Et puisqu’il s’agit pour certains ici et ailleurs de ré-écrire une constitution européenne, rappelons que, dans la période historique que nous vivons, l’Europe n’a pas vocation à devenir nation et n’a donc pas besoin de constitution et que, concernant les traités européens… ou autres, « il est un fait, sans qu’il soit besoin pour cela de constitution européenne, que les traités entre états, régulièrement ratifiés et approuvés ont, sous certaines réserves toutefois, une autorité supérieure à celle des lois » c’est l’article 55 de la constitution qui le dit, alors...

Ainsi, dans l’espace européen et mondial, si des transferts de compétences sont possibles et probablement souhaitables, ils ne sauraient en aucun cas entraîner des transferts de souveraineté. La vocation des institutions françaises est de concourir à la formation d’une citoyenneté basée sur des valeurs forgées au cours de l’Histoire ; le service public, le droit du sol, la laïcité, etc.

La « citoyenneté européenne » instituée par décrets européens est un OPNI, (objet politique non identifié) et le restera encore longtemps.
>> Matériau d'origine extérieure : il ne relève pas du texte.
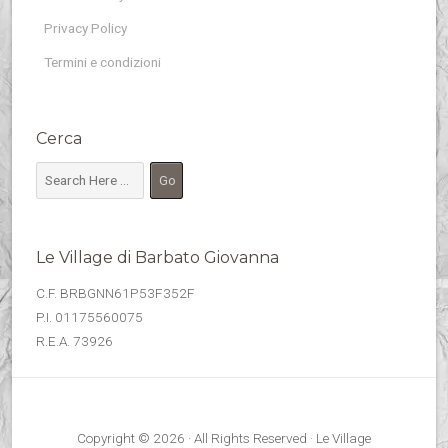
Privacy Policy
Termini e condizioni
Cerca
Le Village di Barbato Giovanna
C.F. BRBGNN61P53F352F
P.I. 01175560075
R.E.A. 73926
Copyright © 2026 · All Rights Reserved · Le Village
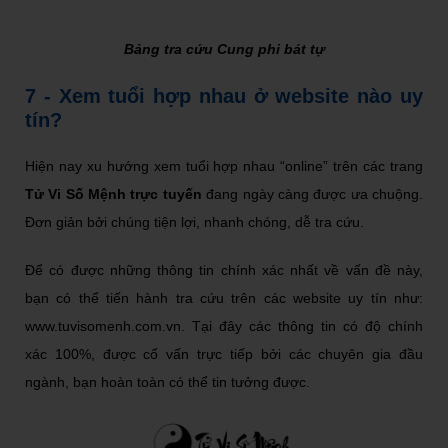
Bảng tra cứu Cung phi bát tự
7 - Xem tuổi hợp nhau ở website nào uy
tín?
Hiện nay xu hướng xem tuổi hợp nhau “online” trên các trang
Tử Vi Số Mệnh trực tuyến
đang ngày càng được ưa chuộng.
Đơn giản bởi chúng tiện lợi, nhanh chóng, dễ tra cứu.
Để có được những thông tin chính xác nhất về vấn đề này,
bạn có thể tiến hành tra cứu trên các website uy tín như:
www.tuvisomenh.com.vn
. Tại đây các thông tin có độ chính
xác 100%, được cố vấn trực tiếp bởi các chuyên gia đầu
ngành, bạn hoàn toàn có thể tin tưởng được.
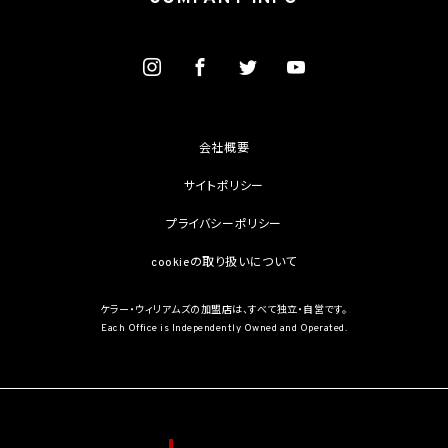
情報保護法第2条第3項に定義されるものを意味します。）を取得しません。
(1) 第4.1項第1号から第4号までのいずれかに該当する場合
(2) 学術研究機関等から要配慮個人情報を取得する場合であって、当該要配慮個人情報
を学術研究目的で取得する必要があるとき（当該要配慮個人情報を取得する目的の一
部が学術研究目的である場合を含み、個人の権利利益を不当に侵害するおそれがある
場合を除きます。）（当該個人情報取扱事業者と当該学術研究機関等が共同して学術研
究を行う場合に限ります。）
(3) 当該要配慮個人情報が、本人、国の機関、地方公共団体、学術研究機関等、個人情報
保護法第57条第1項各号に掲げる者その他個人情報保護委員会規則で定める者により
会社概要
公開されている場合
(4) 本人を目視し、又は撮影することにより、その外形上明らかな要配慮個人情報を取得
サイトポリシー
する場合
(5) 第三者から要配慮個人情報の提供を受ける場合であって、当該第三者による当該提
プライバシーポリシー
供が第8.1項各号のいずれかに該当するとき
cookieの取り扱いについて
5.3 当社は、第三者から個人情報の提供を受けるに際しては、個人情報保護委員会規則
で定めるところにより、次に掲げる事項の確認を行います。ただし、当該第三者による当
該個人情報の提供が第4.1項各号のいずれかに該当する場合又は第8.1項各号のいずれ
ケラー・ウィリアムズの加盟店は、すべて独立・自営です。
かに該当する場合を除きます。
Each Office is Independently Owned and Operated.
(1) 当該第三者の氏名又は名称及び住所、並びに法人の場合はその代表者（法人でない
団体で代表者又は管理人の定めのあるものの場合は、その代表者又は管理人）の氏名
(2) 当該第三者による当該個人情報の取得の経緯
6. 個人情報の安全管理
当社は、個人情報の紛失、破壊、改ざん及び漏洩などのリスクに対して、個人情報の安全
La nation française est et demeure le niveau le plus pertinent d’articulation du particulier et de l’universel.

Lu sur congres.pcf.fr

[1Cité par D. Tartakowsky Journal Libération 30 avril 2012.

[2Lire à ce propos Cyber Révolution, Le Temps des cerises - 2002.

[3Les nations asiatiques, la Chine, la Corée ou le Japon ne se sont pas formées suivant le même schéma.

[4Quoique, depuis la défaite de l’URSS dans la guerre froide, il y ait une nette tendance à la régression en ce domaine.